At a time when there has been something of a lull in the flow of information regarding the progress being made in what, admittedly, is the opening ‘stanza’ of the implementation of the regional so-called 25×2025 plan to reduce extra regional food imports, the news that St. Lucia appears to be taking its own steps to respond to its own food security challenges is to be commended.
St. Lucia’s initiative is even more noteworthy when account is taken of the fact that agriculture in Trinidad and Tobago is being compromised by flooding and that, reportedly, this has resulted in threats by farmers in T&T to ‘walk away’ from their farms until the rainy season is over.
We must, of course, take into account, as well, the fact that the full force of the ‘rainy season’ that habitually ravages large parts to Guyana has not yet materialized, bearing in mind that Guyana is, by some distance the region’s unquestioned food basket, and, moreover, that Guyana’s contribution to the creation of the envisaged Regional Food Terminal is critical.

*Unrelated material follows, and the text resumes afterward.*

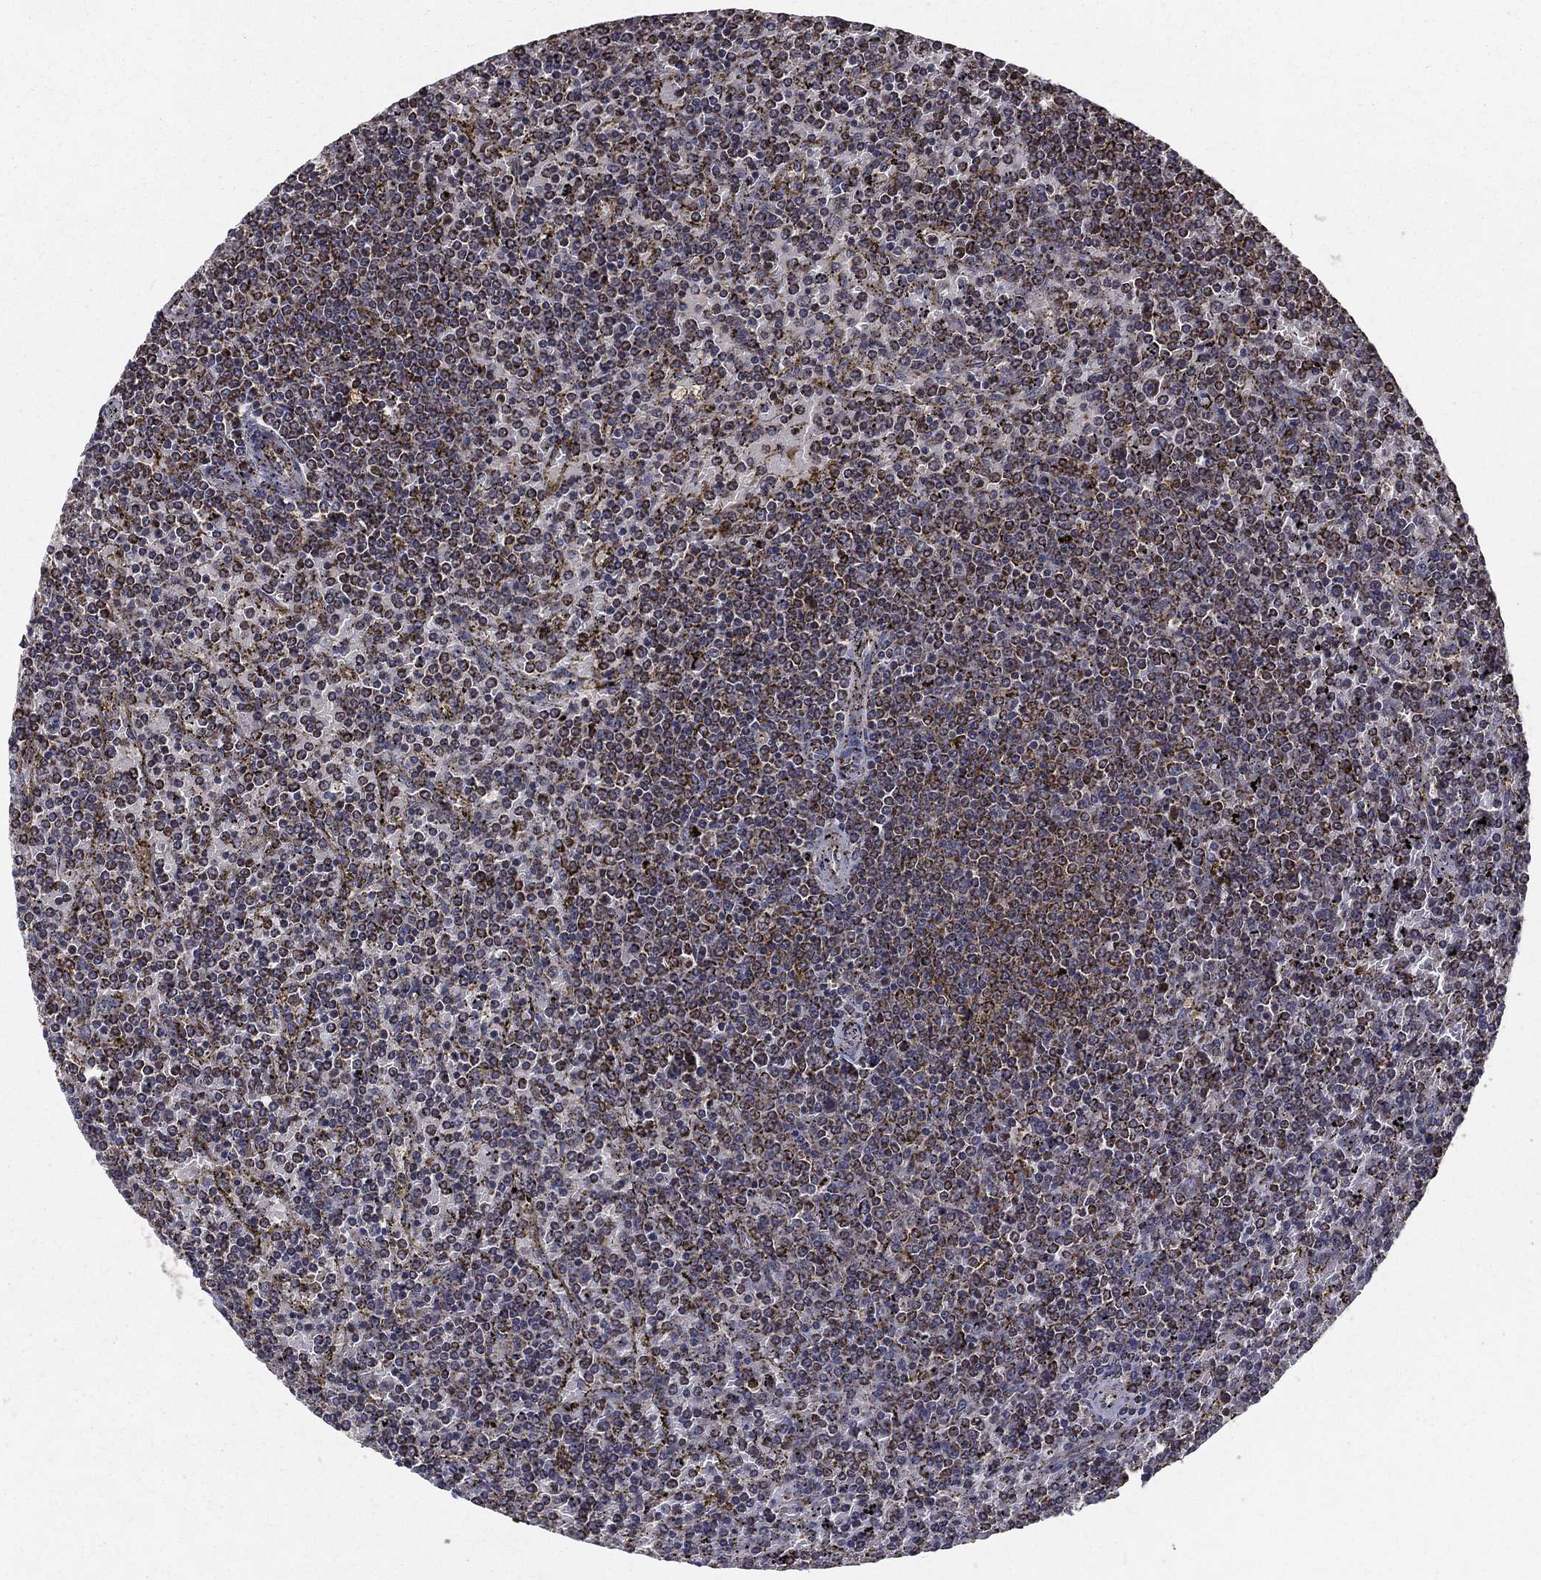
{"staining": {"intensity": "moderate", "quantity": "<25%", "location": "cytoplasmic/membranous"}, "tissue": "lymphoma", "cell_type": "Tumor cells", "image_type": "cancer", "snomed": [{"axis": "morphology", "description": "Malignant lymphoma, non-Hodgkin's type, Low grade"}, {"axis": "topography", "description": "Spleen"}], "caption": "Brown immunohistochemical staining in human malignant lymphoma, non-Hodgkin's type (low-grade) demonstrates moderate cytoplasmic/membranous expression in approximately <25% of tumor cells.", "gene": "RIGI", "patient": {"sex": "female", "age": 77}}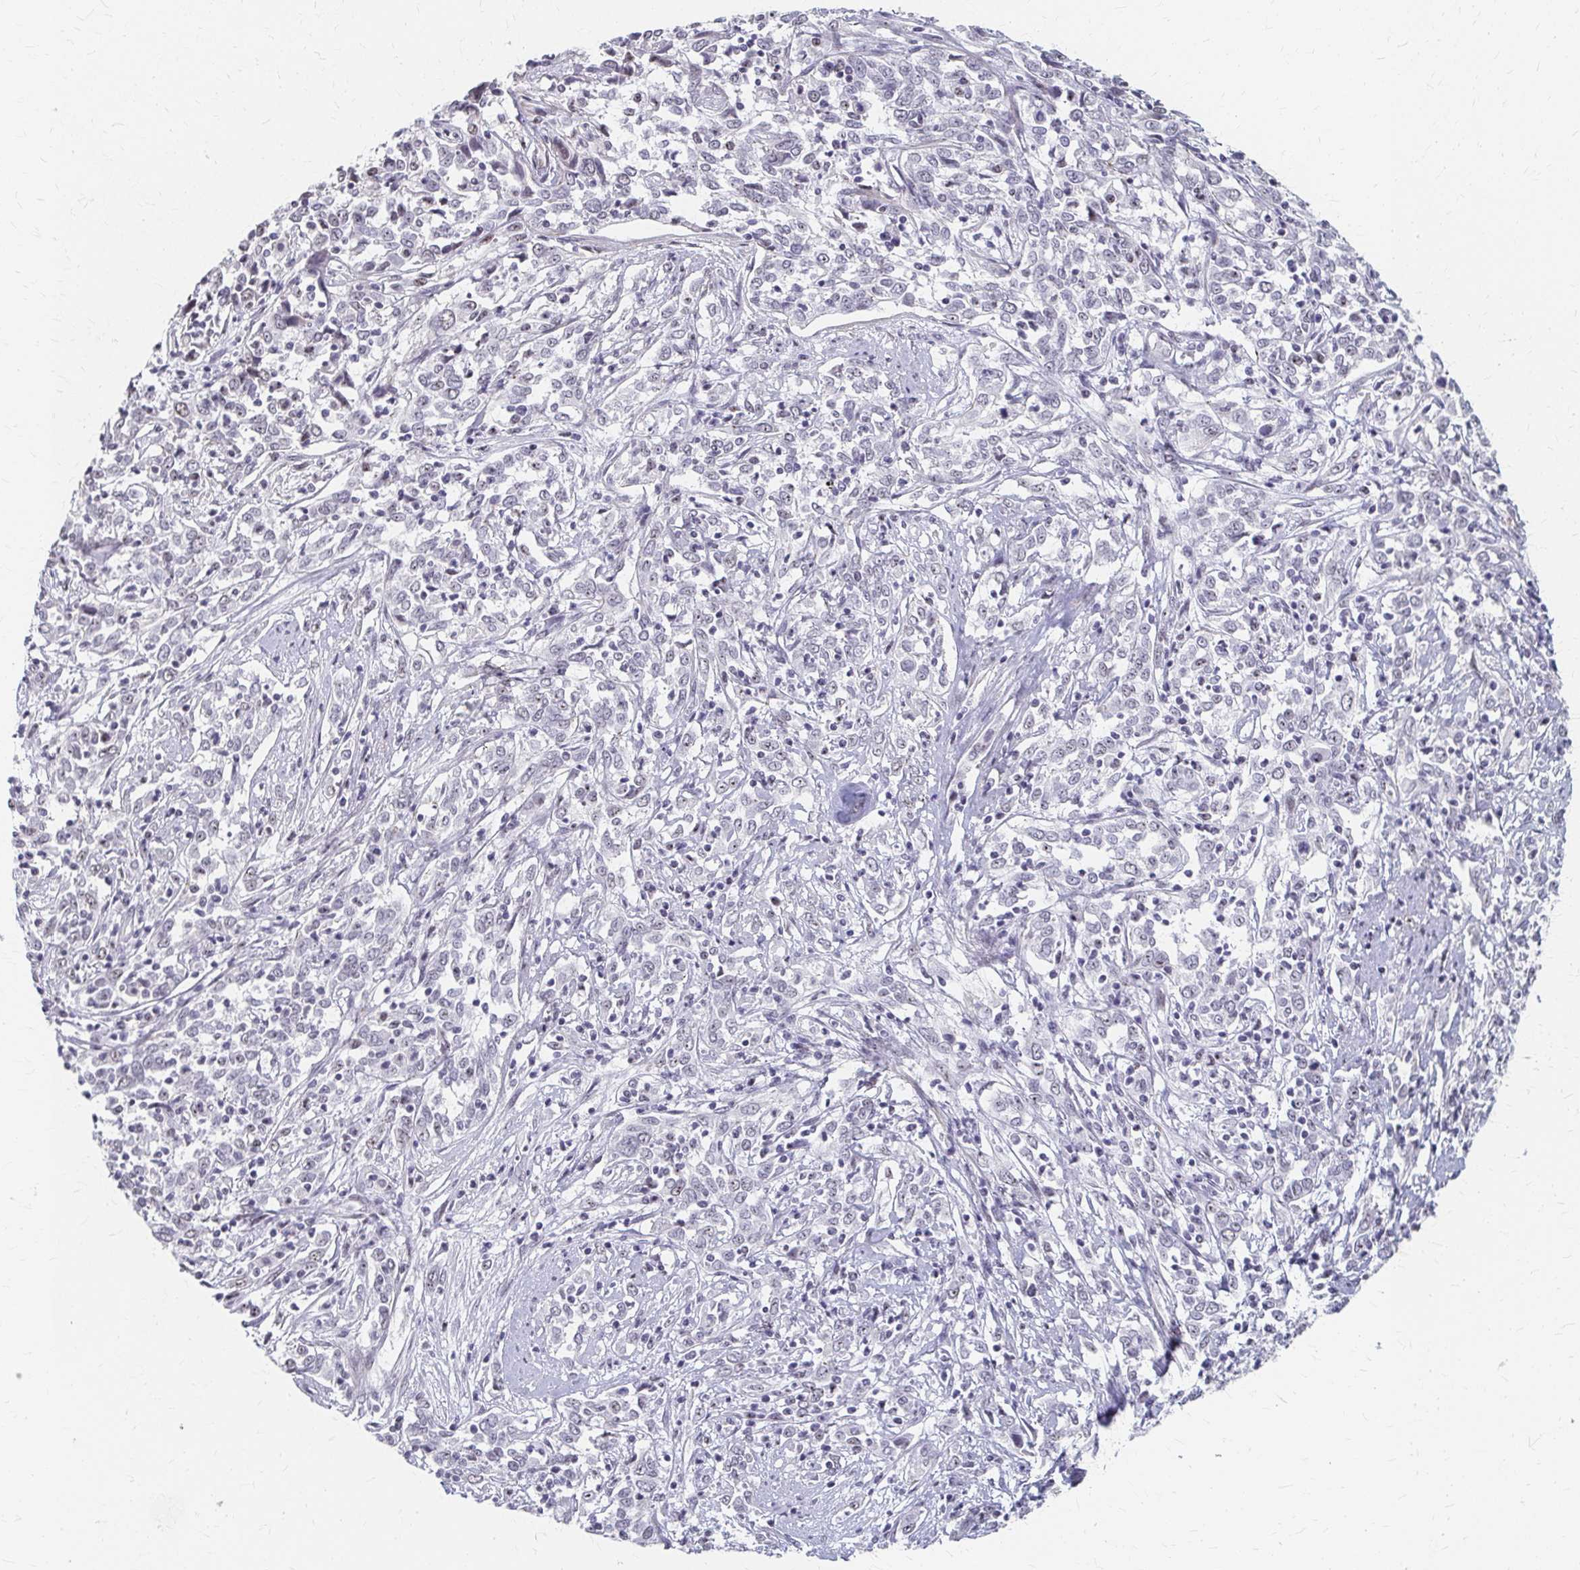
{"staining": {"intensity": "weak", "quantity": "<25%", "location": "nuclear"}, "tissue": "cervical cancer", "cell_type": "Tumor cells", "image_type": "cancer", "snomed": [{"axis": "morphology", "description": "Adenocarcinoma, NOS"}, {"axis": "topography", "description": "Cervix"}], "caption": "Human cervical adenocarcinoma stained for a protein using immunohistochemistry (IHC) exhibits no expression in tumor cells.", "gene": "PES1", "patient": {"sex": "female", "age": 40}}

St. Lucia, we are advised, through a recent News Americas media report, has “rolled out a number of government programs to increase food security, boosting its agricultural production and minimizing its reliance on imports.” Frankly, it is more than a little heartening to learn of St. Lucia’s reported growing pursuit of efforts to enhance its domestic food security credentials. This suggests that St. Lucia is very much among the countries in the region that are mindful of the extant global food security crisis and of the likelihood that it could grow worse. Contextually, it must be commended for its efforts to seek to stave off a security crisis of its own.
These are by no means times in which we can afford to spare CARICOM’s feelings over its protracted dilatoriness, over a number of years, in the matter of acting with a sense of urgency to fashion the promised framework for what we are now describing as a regional food terminal. Here, much of the responsibility must be placed at the feet of Guyana which, particularly, has been decidedly ineffective in leading the way in the matter of regional food security, up until now.
Recently, word came from the Barbados Agriculture Minister Indar Weir on the progress of the recently agreed food terminal project though we must wait to see it through to its conclusion before we begin – as is the practice – to crow about its accomplishment.
This raises the question, surely, as to whether, a mechanism should not now be inserted into the process that allows for the periodic updating of the countries of the region on the pace of progress towards the full establishment of the Food Terminal initiative. That responsibility, one is inclined to suggest, should fall to the CARICOM Secretariat. It would be an error of significant proportions if the people of the Caribbean were to allow regional governments to ‘go quiet’ on them in the matter of the creation of a facility that might well make a difference between sufficiency and crisis for some Caribbean territories in the period ahead.
Such responsibility accruing to Guyana in the matter of the successful implementation of the Food Terminal project places the ‘burden’ on the country’s agriculture sector, more particularly the state-run institutions, to ‘hold up its end.’ Guyana must constantly remind itself that the rest of the region is relying on us to deliver.
To return to the measures that have already reportedly been taken in the matter of its own food security, there very much appears to be a significant measure of forward thinking in the St. Lucia initiative. That initiative would appear to have been underpinned by the assumption that (given what remains the imponderable of determining a time frame for an end to Russia’s hostilities in Ukraine) it would, at this time, be foolhardy to hazard a guess in the matter of an end to the prevailing global food security challenge that is probably likely to become worse before it gets better.
Setting aside the wider global imponderables associated with food security, going forward, the island territories of the region have their own ever present ‘demons’ to fight in the form of their collective vulnerability to inclement weather, hurricanes, no less, that perennially threaten their very existence. This, when it is added to a condition of incrementally worsening climate change, arguably challenges CARICOM member countries, like never before, to be their brothers’ keepers.